Page text section start

# Hdtv thoughts??



## Hometheatrguru12 (Apr 1, 2012)

i will be getting a new tv come October and here is what im looking for:

*3D
*full hd
*50-55
*good for movies
*good for games

Ive been looking at a few tv's and was wondering, are plasma's what im looking for?

this is what im aiming for: bestbuy-dot-com/site/LG+-+50%26%2334%3B+Class+-+Plasma+-+1080p+-+600Hz+-+Smart+-+3D+-+HDTV/5272657.p?id=1218628183712&skuId=5272657&st=50%20inch%20lg&cp=1&lp=5

what are yalls thoughts on plasma's?


----------



## wgmontgomery (Jun 9, 2011)

Although technology may have changed, I would not recommend a plasma for video games. I personally love the pq of plasma sets and use one as my "main" HDTV, but they are (?were?) susceptible to burn-in from static images often found in video games. 

The popular consensus is that current plasma sets are not as susceptible to burn-in as older sets, but I can often see the vague outline of menus if left on the screen for very long. It is easy to fix as my set has a scrolling bar setting, but *I* would not use it for video games. FWIW-my plasma is a calibrated Panasonic and is ~2 years old.

I would look for a quality LED set; the upcoming flat panel shoot-out should offer valuable information!


----------



## Gregr (Nov 2, 2010)

Welcome to Home Theater Shack

I have no idea why nobody responded to this post. This has got to be the easiest post to answer. As recently as last month HTS members helped to get the word out on Shoot Out 2012. The event was also sponsored by other members. This was a competition between all TV manufacturers of HDTV, in attempts to identify the Best Picture. 

The displays from Panasonic, samsung, Elite to name a few were mostly all 55". They were plasma, LCD, and LCD/LED and all represented the top of the line or the Co's Flagship models.

This link wil take you to all of the associated posts so you can skip through to the end if you like or you can read them all.

However be advised, later this year there is a plan for September..., when manufacturers bring their true LED TV to market there will be a "Shoot-Out 2012 II". It is believed by some that the LED TV will be the best HDTV yet to hit the market.

Here is the link to the first 2012 Shoot-Out:

http://www.hometheatershack.com/for...rchinfo=1&photoplog_searchquery=HDTV+shootout

Good Luck..., I suggest you wait for September's Shoot-Out.


----------



## RBTO (Jan 27, 2010)

Hometheatrguru12 said:


> i will be getting a new tv come October and here is what im looking for:
> 
> *3D
> *full hd
> ...


I just purchased a Panny 42 inch LED (the TC-L42ET5) for a vacation residence. I got the LED version because I use solar power and wanted the lowest practical power consumption. This model features passive 3D and the image and 3D are excellent. I haven't seen any motion blur but I don't know if I would recommend this unit for gaming (not a gamer so I can't address that application). The downside to the 3D is that it uses an approach where odd and even lines are used for the left and right images so when viewing 3D, the image is 540 lines vertically instead of the usual 1080. You can faintly see raster (lines) in the 3D image (like you used to see in 480 line CRT displays), but the 3D image is great nonetheless and cheap polarized glasses (same as theater) are used so you can outfit the whole family and keep some money in your billfold (the Panny comes with 4 pairs of glasses). In 2D all 1080 lines are used so there is no compromise there. The power drawn by this unit is comparable to my table lamp and is much less than the SD CRT television it replaced. It's really remarkable in its low power demand.

Page text section end

Exercise instructions —
Rewrite the part of the HDTV forum thread from "Ive been looking" up to and including "thoughts on plasma's?", changing every "plasma's" to "LED sets".

Given information section start

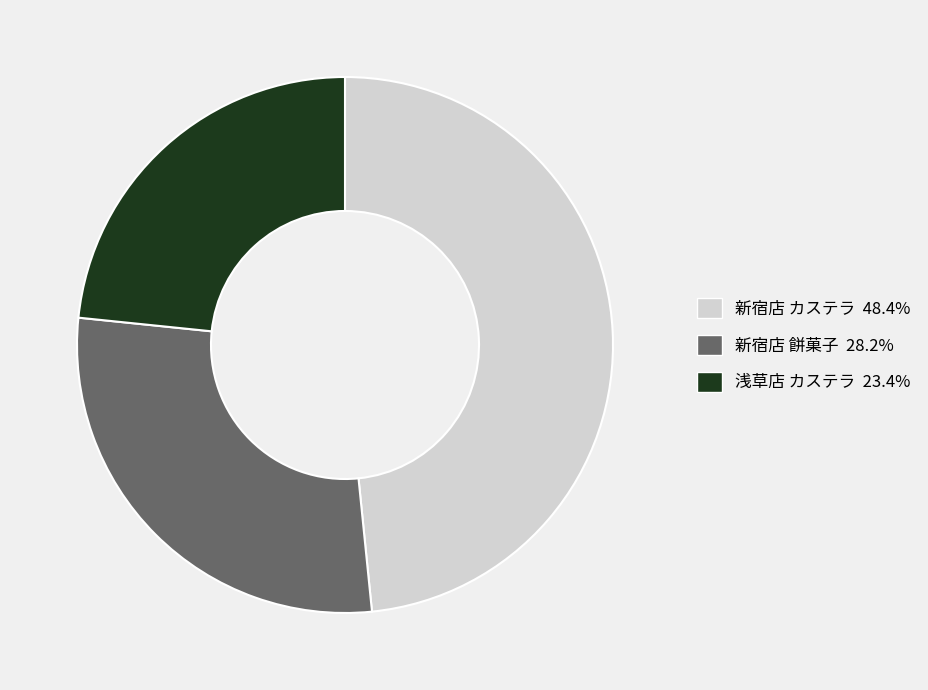

Does any single category account for the majority?

No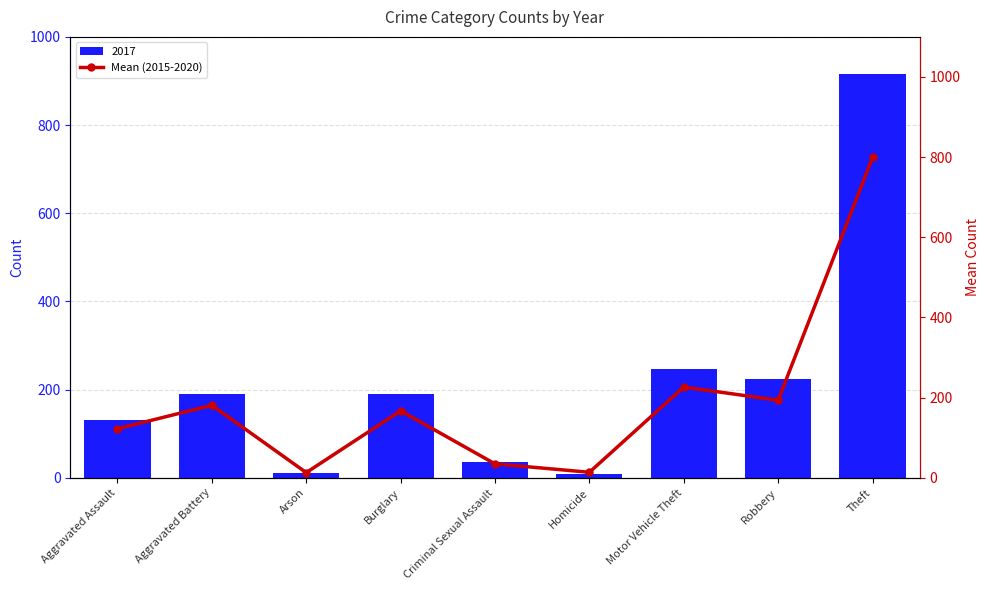

What is the value of the 3rd bar from the left?

13.0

Given information section end

Reply to the exercise —
Ive been looking at a few tv's and was wondering, are LED sets what im looking for?

this is what im aiming for: bestbuy-dot-com/site/LG+-+50%26%2334%3B+Class+-+Plasma+-+1080p+-+600Hz+-+Smart+-+3D+-+HDTV/5272657.p?id=1218628183712&skuId=5272657&st=50%20inch%20lg&cp=1&lp=5

what are yalls thoughts on LED sets?